Vorë is an important transport hub for Central Albania. It lies in the middle of the long range of hills known as the Kodra e Gjatë which separates the Plain of Tirana from the plains running along the Erzen and surrounding Durrës to the west. Vorë is located in a pass, not more than 60 m high, which cuts through the Kodra e Gjatë range. Railways, motorways, country roads, and overhead power lines are all routed through this pass. Previously there was a canal as well.

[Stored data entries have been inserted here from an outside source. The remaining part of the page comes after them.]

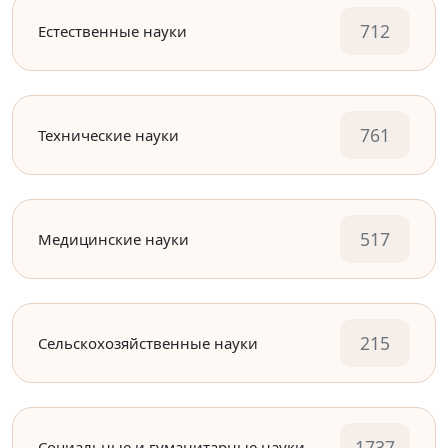
712
Естественные науки
761
Технические науки
517
Медицинские науки
215
Сельскохозяйственные науки
1737
Социальные и гуманитарные науки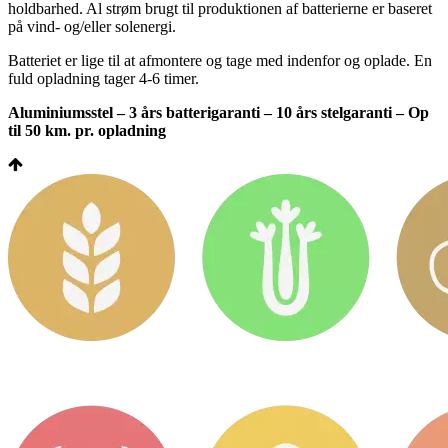
holdbarhed. Al strøm brugt til produktionen af batterierne er baseret
på vind- og/eller solenergi.
Batteriet er lige til at afmontere og tage med indenfor og oplade. En
fuld opladning tager 4-6 timer.
Aluminiumsstel – 3 års batterigaranti – 10 års stelgaranti – Op
til 50 km. pr. opladning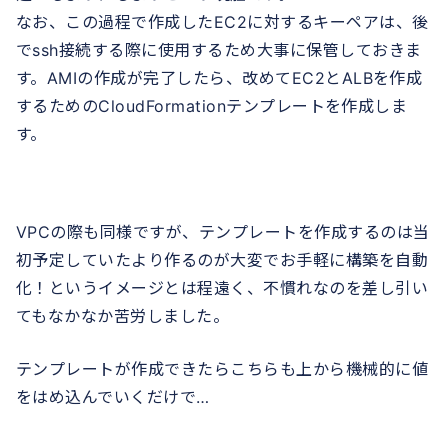
なお、この過程で作成したEC2に対するキーペアは、後
でssh接続する際に使用するため大事に保管しておきま
す。AMIの作成が完了したら、改めてEC2とALBを作成
するためのCloudFormationテンプレートを作成しま
す。
VPCの際も同様ですが、テンプレートを作成するのは当
初予定していたより作るのが大変でお手軽に構築を自動
化！というイメージとは程遠く、不慣れなのを差し引い
てもなかなか苦労しました。
テンプレートが作成できたらこちらも上から機械的に値
をはめ込んでいくだけで…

The roads from Durrës and the railways run by Hekurudha Shqiptare go on from Vorë through Fushë-Krujë to the northern part of the country and onwards to Tirana in the east. Trains from Tirana to Shkodër have to change locomotive at the Vorë station.

==Sport==

Vorë has a soccer team in the Albanian First Division known as FK Vora. The playing grounds are at Fusha Sportive Vorë with a capacity of 1,000 spectators.

==Villages==
Villages within the municipality include Ahmetaq, Bërxullë, Breg-Shkozë, Domje, Fushë-Prezë, Gërdec, Gjeç-Kodër, Gjokaj, Kuç, Marikaj, Marqinet, Muçaj, Ndërmjetës, Palaq, Picar, Prezë, Shargë.